Mi alzai e andai in cucina. Solo allora mi accorsi che non avevo ancora cambiato le mutandine: tutto quel liquido che era fuoriuscito si era seccato. Decisi di cambiarle dopo la doccia serale.
Mi sedetti al tavolo e rimasi stupita: aveva preparato il mio piatto preferito, asparagi con petto di pollo e uova.
«Ma scusa, Simone… in casa non avevamo gli asparagi.»
«Lo so. Mentre dormivi sono andato a comprarli. Volevo preparare il tuo piatto preferito per ringraziarti per la ceretta.»
Arrossii. «Ma figurati… non c’era bisogno.»
Cominciai a mangiare. Era davvero felice: aveva cucinato in maniera impeccabile, tutto squisito. Mi stavo godendo quella cena buonissima.
Finito di cenare mi alzai per sistemare i piatti, ma lui si offrì subito.
«Ci penso io, tranquilla.»
«Grazie. Io vado in doccia.»
«Buona doccia.»
«Grazie. Cosa vuoi fare domani?»
«Non so… palestra, magari sauna, poi stare a casa. Volevo leggere un po’.»
«Ok, va bene. Andiamo in palestra e poi io lavoro, tu fai quello che vuoi. Se ti va ti presto il tablet per guardarti le serie.»
«Sì, grazie mille. Me n’ero dimenticato.»
«Di nulla. Vado in doccia.»
Andai in camera a prendere il cambio: una brasiliana rosa antico senza cuciture e una maglia per dormire. Mi stavo cominciando ad ambientare: mi piaceva sempre di più sia guardare che essere guardata. Anche se c’era imbarazzo, la cosa mi eccitava. Se dopo la doccia lui fosse stato ancora sveglio, non mi sarebbe dispiaciuto affatto essere un po’ ammirata.

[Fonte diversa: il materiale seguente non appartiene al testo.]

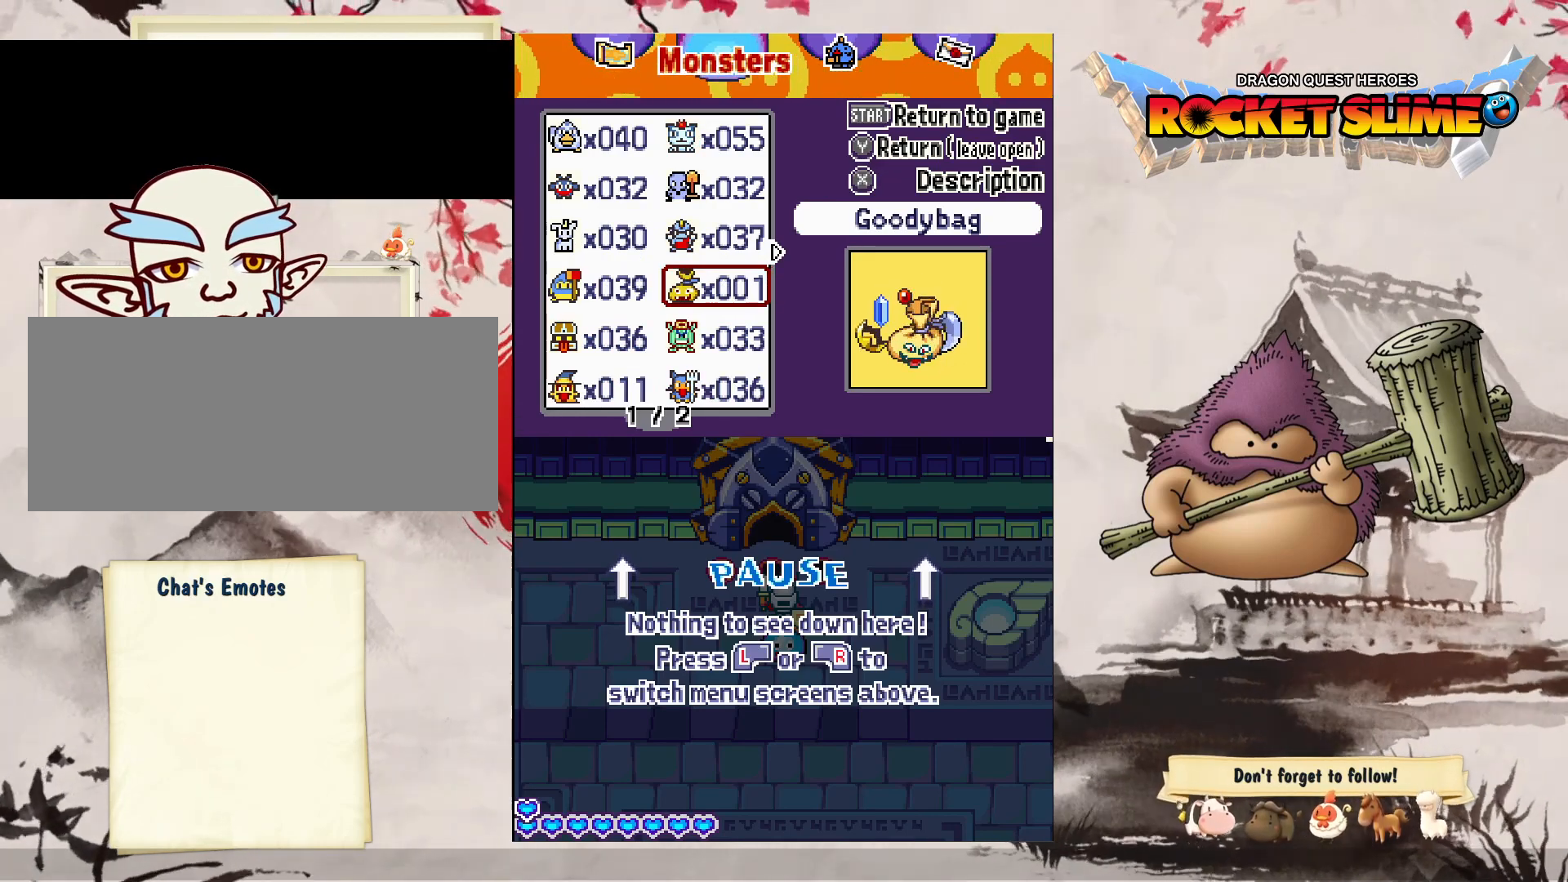
{"dt_ms": 500, "buttons": ["DPAD_LEFT"], "left_stick": "center", "right_stick": "center", "events": []}
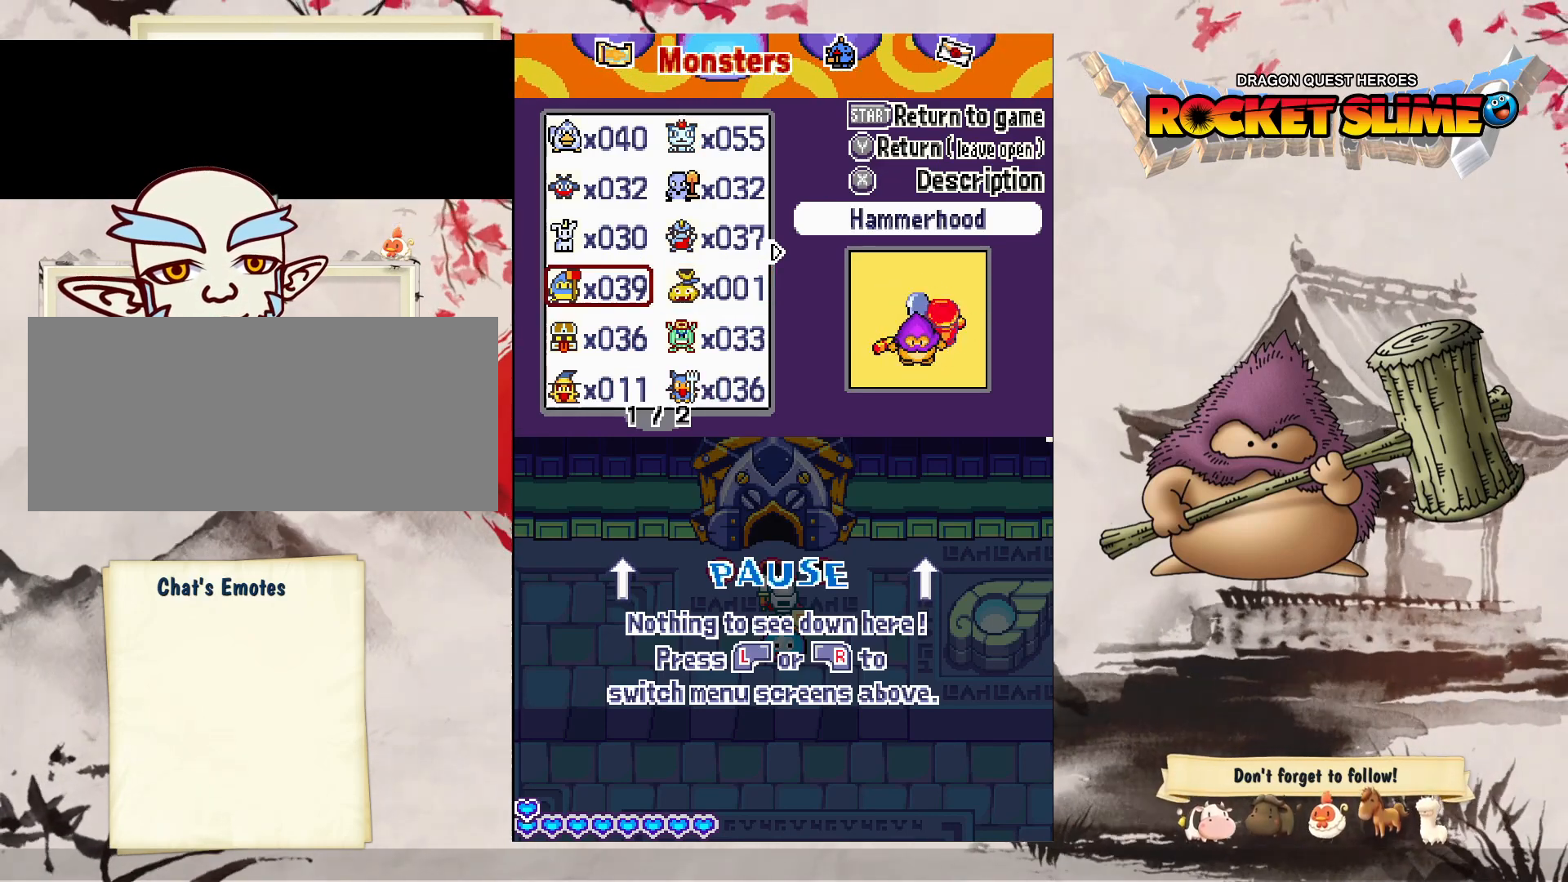
{"dt_ms": 500, "buttons": ["DPAD_UP"], "left_stick": "center", "right_stick": "center", "events": [[50, "DPAD_UP", "down"], [117, "DPAD_LEFT", "up"], [150, "DPAD_UP", "up"], [433, "DPAD_UP", "down"]]}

Andai in bagno con tutto il necessario, chiusi la porta, appoggiai le cose qua e là, presi un asciugamano dal mobile e accesi una candela alla vaniglia per fare atmosfera – ma soprattutto per sentire il profumo. Cominciai a togliere la maglia e il reggiseno, li buttai nella cesta dei panni sporchi. Poi, in un solo gesto, mi abbassai pantaloncino e mutandine. Mentre ero seduta sul water a fare pipì, abbassai lo sguardo sull’intimo: il liquido si era seccato lasciando piccole croste bianche. Le avrei lavate a mano per togliere le macchie, così le lasciai nel lavandino.
Entrai in doccia e mi appoggiai con la testa al muro, abbandonandomi completamente sotto l’acqua calda. Stare sotto quel getto mi rilassava tantissimo. Presi il doccino e lo passai ovunque per sciacquarmi. Quando lo diressi sui capezzoli, la pelle si increspò subito per la pelle d’oca – e la cosa mi piacque. Poi lo feci scendere sull’addome, sempre più in basso, verso l’intimità.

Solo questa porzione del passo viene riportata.